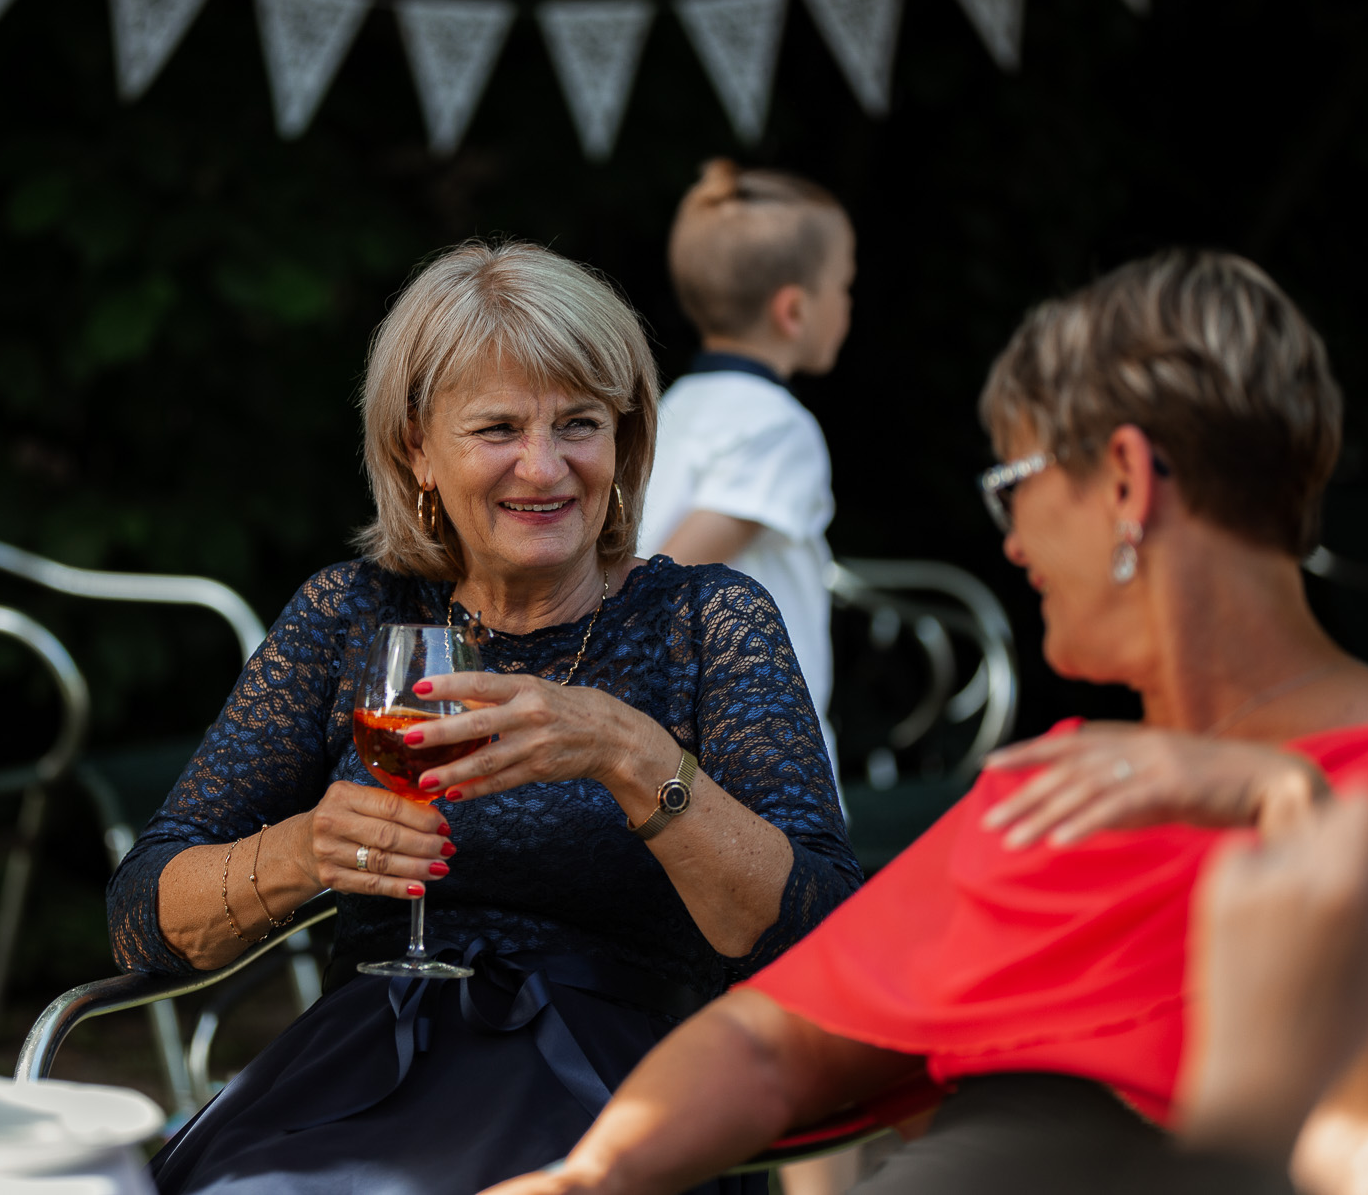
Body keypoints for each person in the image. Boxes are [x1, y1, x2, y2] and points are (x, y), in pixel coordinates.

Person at [479, 249, 1368, 1195]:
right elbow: (769, 1039)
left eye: (1012, 483)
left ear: (1127, 483)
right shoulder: (1057, 781)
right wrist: (595, 1171)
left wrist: (1288, 815)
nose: (1006, 541)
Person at [108, 240, 861, 1195]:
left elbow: (826, 937)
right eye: (498, 426)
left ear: (625, 443)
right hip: (360, 1072)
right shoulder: (353, 614)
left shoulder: (705, 621)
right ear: (416, 447)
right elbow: (140, 914)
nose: (543, 467)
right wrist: (306, 851)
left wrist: (633, 754)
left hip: (617, 1096)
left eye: (579, 423)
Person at [638, 160, 854, 777]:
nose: (847, 302)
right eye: (843, 285)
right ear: (794, 311)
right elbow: (671, 572)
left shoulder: (670, 409)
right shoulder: (779, 427)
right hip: (765, 745)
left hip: (685, 738)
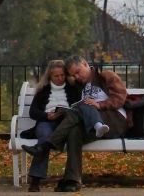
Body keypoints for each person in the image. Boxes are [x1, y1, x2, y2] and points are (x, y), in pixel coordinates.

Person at [21, 56, 129, 193]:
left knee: (79, 108)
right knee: (74, 131)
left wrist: (99, 104)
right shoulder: (79, 85)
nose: (76, 76)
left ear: (85, 63)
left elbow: (120, 98)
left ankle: (45, 145)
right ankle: (72, 180)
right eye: (73, 75)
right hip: (94, 126)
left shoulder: (105, 76)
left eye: (78, 72)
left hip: (114, 120)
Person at [22, 59, 81, 192]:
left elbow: (79, 108)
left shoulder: (73, 88)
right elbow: (33, 112)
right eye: (56, 76)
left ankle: (37, 176)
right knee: (44, 135)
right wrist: (47, 116)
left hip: (67, 122)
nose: (60, 78)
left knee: (45, 142)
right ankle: (35, 182)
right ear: (50, 76)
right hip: (47, 121)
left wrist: (64, 112)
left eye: (62, 75)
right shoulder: (43, 90)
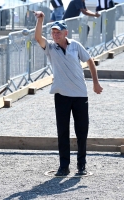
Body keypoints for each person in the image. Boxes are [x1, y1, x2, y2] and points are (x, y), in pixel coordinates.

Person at [34, 11, 103, 176]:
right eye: (53, 32)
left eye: (58, 32)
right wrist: (40, 20)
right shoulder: (50, 47)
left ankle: (82, 166)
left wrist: (95, 82)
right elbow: (38, 38)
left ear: (66, 33)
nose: (55, 35)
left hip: (80, 94)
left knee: (82, 131)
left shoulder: (75, 45)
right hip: (62, 95)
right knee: (63, 132)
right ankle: (64, 166)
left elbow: (90, 61)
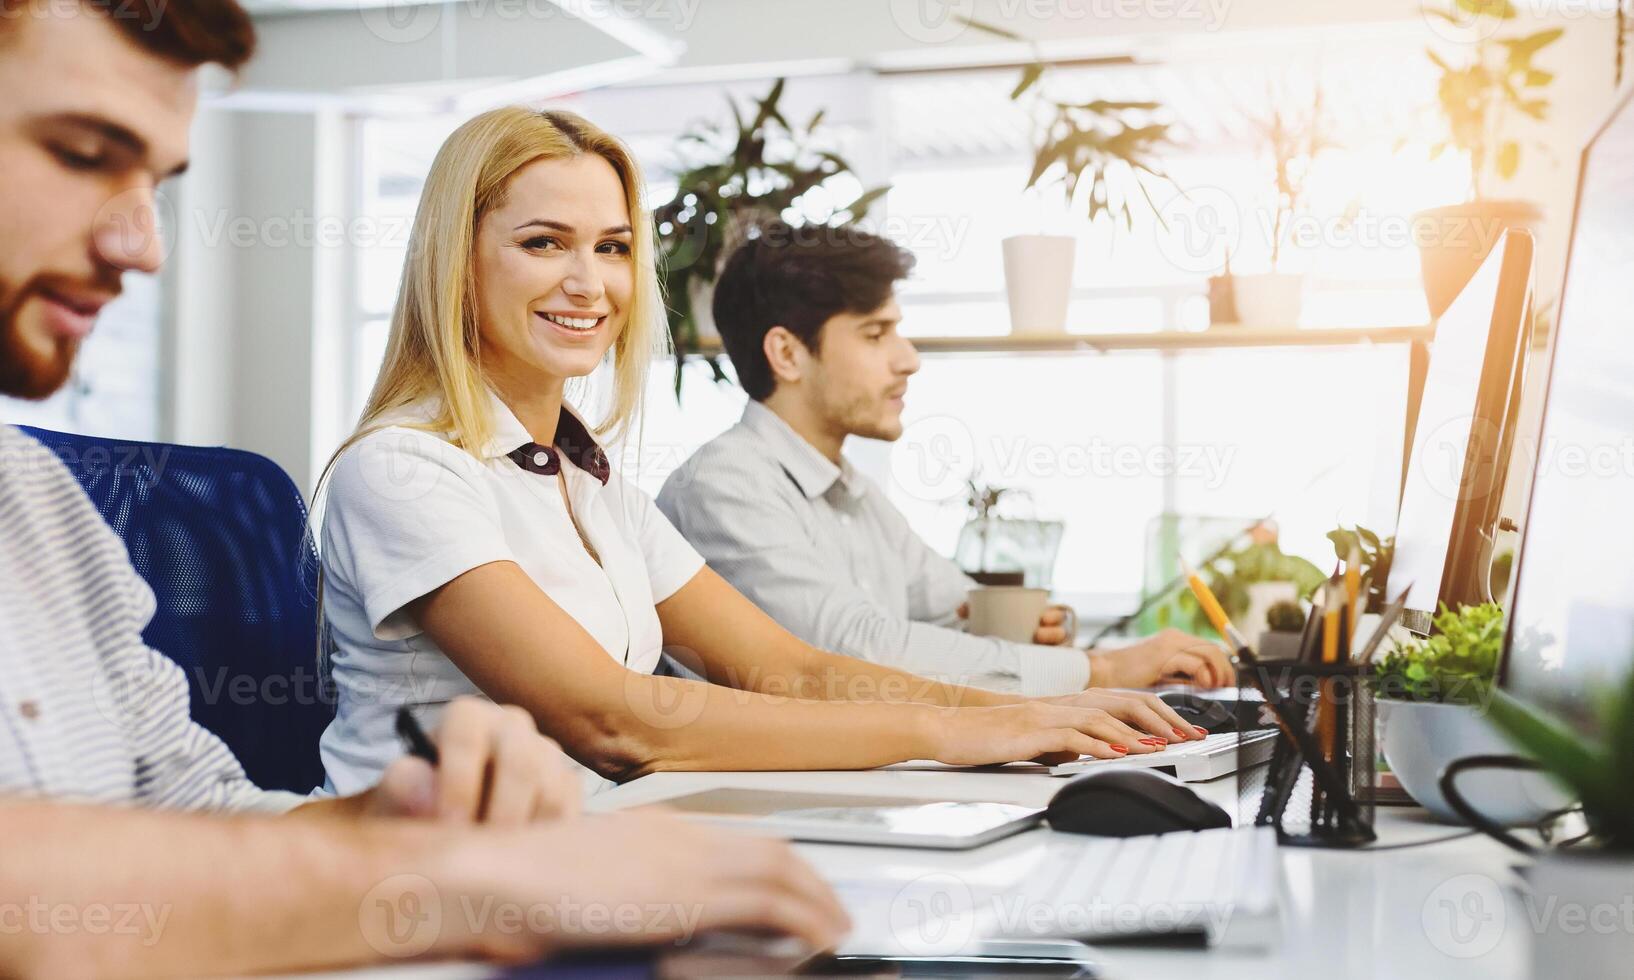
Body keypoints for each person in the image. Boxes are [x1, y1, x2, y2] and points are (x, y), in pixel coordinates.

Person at [0, 1, 847, 973]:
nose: (143, 244)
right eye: (78, 153)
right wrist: (453, 880)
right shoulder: (401, 465)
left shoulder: (46, 509)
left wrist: (399, 830)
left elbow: (199, 810)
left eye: (154, 180)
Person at [316, 106, 1215, 805]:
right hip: (433, 885)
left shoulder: (594, 488)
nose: (590, 283)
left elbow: (788, 669)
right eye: (544, 242)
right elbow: (613, 720)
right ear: (457, 261)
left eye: (614, 248)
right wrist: (949, 731)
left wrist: (1032, 716)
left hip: (599, 851)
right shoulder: (401, 469)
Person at [655, 223, 1236, 696]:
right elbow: (854, 651)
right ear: (786, 353)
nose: (909, 359)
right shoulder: (724, 487)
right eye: (877, 334)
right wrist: (1103, 671)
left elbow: (957, 608)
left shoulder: (852, 494)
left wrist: (1033, 632)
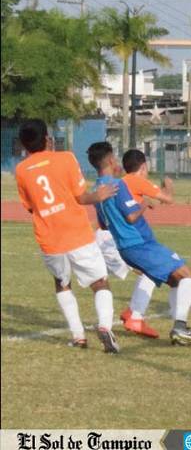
* * * * * * * * *
» **Assigned task**
Go through the listing above and copy each line where the string "nose" appears.

» **Answer space**
nose: (1006, 541)
nose: (543, 467)
nose: (847, 302)
nose: (76, 76)
nose: (60, 78)
nose: (55, 35)
nose: (143, 244)
nose: (590, 283)
nose: (909, 359)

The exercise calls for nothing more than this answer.